▸ What is being asked
In the records that follow, find each line with "fielName" and pull it out.

---------------

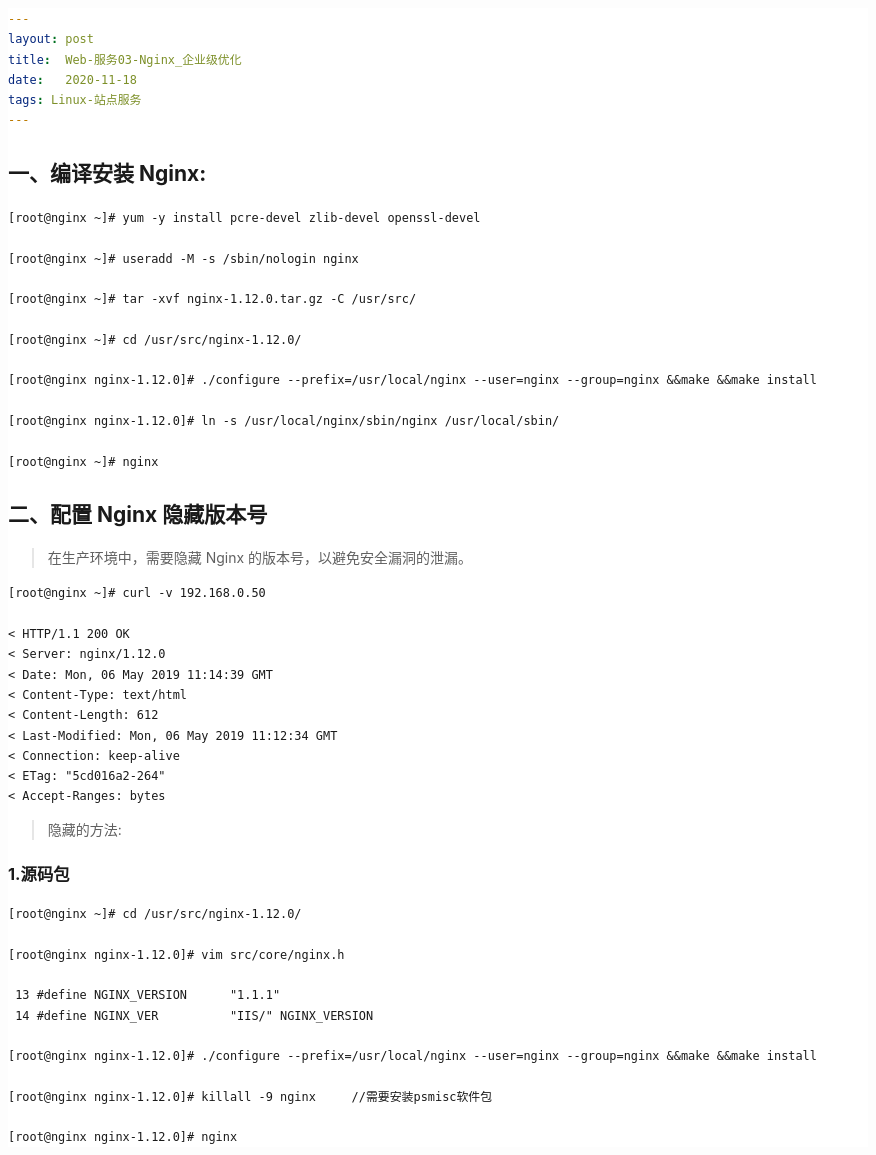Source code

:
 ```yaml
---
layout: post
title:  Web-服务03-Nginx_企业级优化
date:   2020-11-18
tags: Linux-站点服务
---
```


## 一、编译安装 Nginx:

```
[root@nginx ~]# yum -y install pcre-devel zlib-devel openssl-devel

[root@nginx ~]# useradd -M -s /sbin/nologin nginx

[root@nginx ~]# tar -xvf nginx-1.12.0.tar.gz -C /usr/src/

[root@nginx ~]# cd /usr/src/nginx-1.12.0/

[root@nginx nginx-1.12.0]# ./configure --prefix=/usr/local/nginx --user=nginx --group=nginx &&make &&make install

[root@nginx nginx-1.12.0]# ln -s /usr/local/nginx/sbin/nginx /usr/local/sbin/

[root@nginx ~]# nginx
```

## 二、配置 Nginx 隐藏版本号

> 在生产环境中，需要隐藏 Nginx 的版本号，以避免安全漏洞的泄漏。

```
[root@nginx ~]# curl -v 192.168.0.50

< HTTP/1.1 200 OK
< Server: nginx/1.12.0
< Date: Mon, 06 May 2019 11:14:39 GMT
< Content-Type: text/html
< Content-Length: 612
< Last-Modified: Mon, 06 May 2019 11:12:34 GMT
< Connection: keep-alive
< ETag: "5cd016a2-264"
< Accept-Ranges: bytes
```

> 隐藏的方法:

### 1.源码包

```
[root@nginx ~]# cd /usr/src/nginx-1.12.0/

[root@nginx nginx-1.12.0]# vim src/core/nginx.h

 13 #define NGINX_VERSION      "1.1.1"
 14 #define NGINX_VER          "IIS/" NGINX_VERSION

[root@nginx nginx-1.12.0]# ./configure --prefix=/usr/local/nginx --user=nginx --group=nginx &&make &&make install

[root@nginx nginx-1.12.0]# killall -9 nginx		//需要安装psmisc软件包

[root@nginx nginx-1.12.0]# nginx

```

---------------

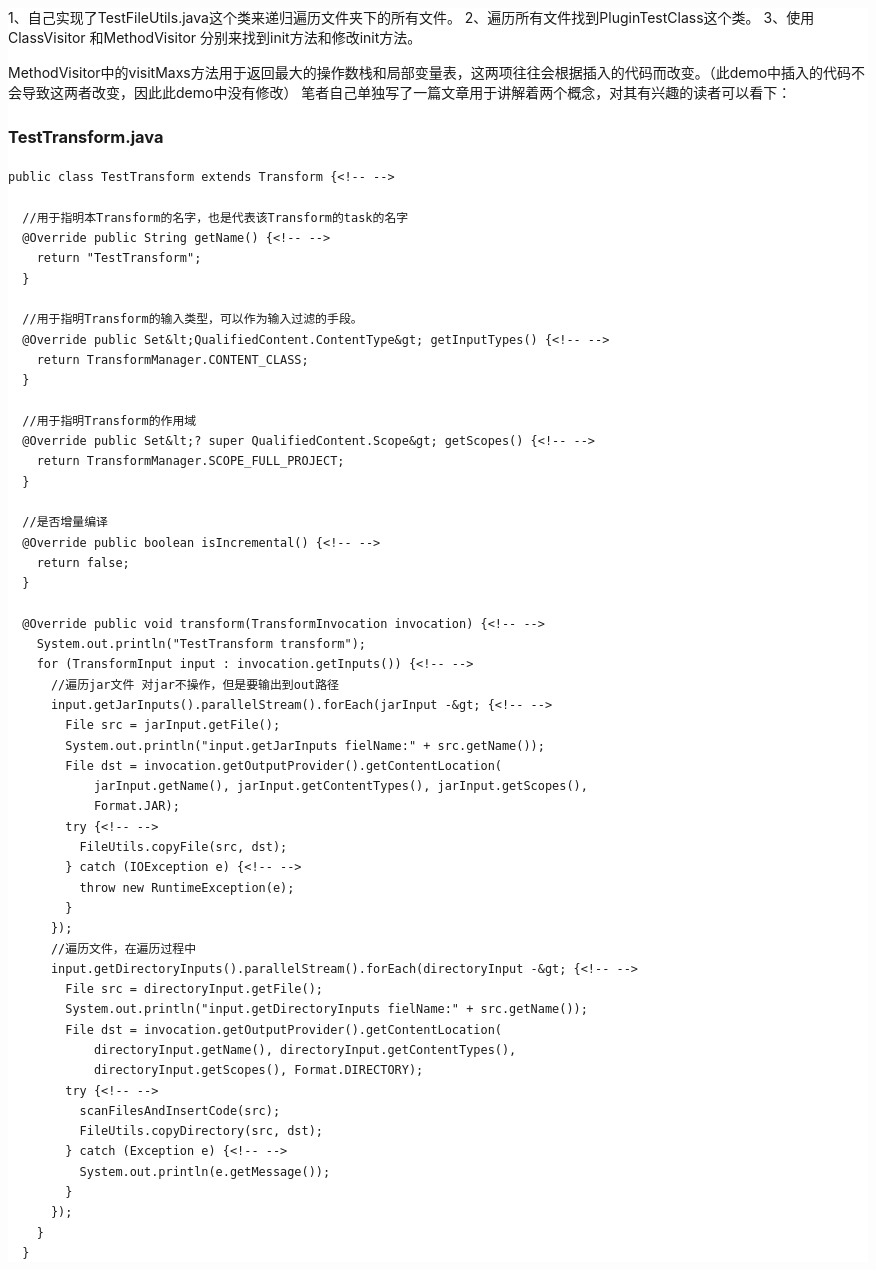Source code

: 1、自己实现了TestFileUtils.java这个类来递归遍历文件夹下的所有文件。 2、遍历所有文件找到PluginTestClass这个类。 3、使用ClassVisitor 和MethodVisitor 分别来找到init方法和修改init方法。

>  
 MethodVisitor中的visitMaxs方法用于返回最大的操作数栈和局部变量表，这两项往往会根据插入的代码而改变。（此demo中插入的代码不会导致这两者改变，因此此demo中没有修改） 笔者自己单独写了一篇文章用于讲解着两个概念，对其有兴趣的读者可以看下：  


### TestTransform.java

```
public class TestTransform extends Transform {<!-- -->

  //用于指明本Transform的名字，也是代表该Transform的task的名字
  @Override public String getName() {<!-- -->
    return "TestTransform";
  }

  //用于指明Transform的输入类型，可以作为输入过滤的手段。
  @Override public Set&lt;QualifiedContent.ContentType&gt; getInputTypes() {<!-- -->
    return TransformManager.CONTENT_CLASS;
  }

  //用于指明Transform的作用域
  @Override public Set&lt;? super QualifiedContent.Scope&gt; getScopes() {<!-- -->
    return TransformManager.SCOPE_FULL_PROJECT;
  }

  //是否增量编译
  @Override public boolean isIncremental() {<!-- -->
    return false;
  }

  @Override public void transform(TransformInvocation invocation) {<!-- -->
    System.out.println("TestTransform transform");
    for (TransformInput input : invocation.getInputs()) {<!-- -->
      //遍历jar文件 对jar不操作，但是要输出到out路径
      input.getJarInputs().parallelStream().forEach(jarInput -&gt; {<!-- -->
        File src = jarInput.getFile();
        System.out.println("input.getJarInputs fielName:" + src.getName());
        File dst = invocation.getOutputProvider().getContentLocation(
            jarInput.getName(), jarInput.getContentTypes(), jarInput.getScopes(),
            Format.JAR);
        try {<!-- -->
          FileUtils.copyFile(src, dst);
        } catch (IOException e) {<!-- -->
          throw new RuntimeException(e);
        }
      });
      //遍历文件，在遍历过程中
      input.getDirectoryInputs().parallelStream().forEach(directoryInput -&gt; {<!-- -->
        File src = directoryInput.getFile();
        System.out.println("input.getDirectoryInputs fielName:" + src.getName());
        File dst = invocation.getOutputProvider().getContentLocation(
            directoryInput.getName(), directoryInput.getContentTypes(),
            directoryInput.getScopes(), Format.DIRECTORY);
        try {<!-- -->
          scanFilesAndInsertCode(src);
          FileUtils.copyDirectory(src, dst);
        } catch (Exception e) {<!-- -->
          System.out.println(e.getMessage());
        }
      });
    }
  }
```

---------------

▸ Completed task
        System.out.println("input.getJarInputs fielName:" + src.getName());
        System.out.println("input.getDirectoryInputs fielName:" + src.getName());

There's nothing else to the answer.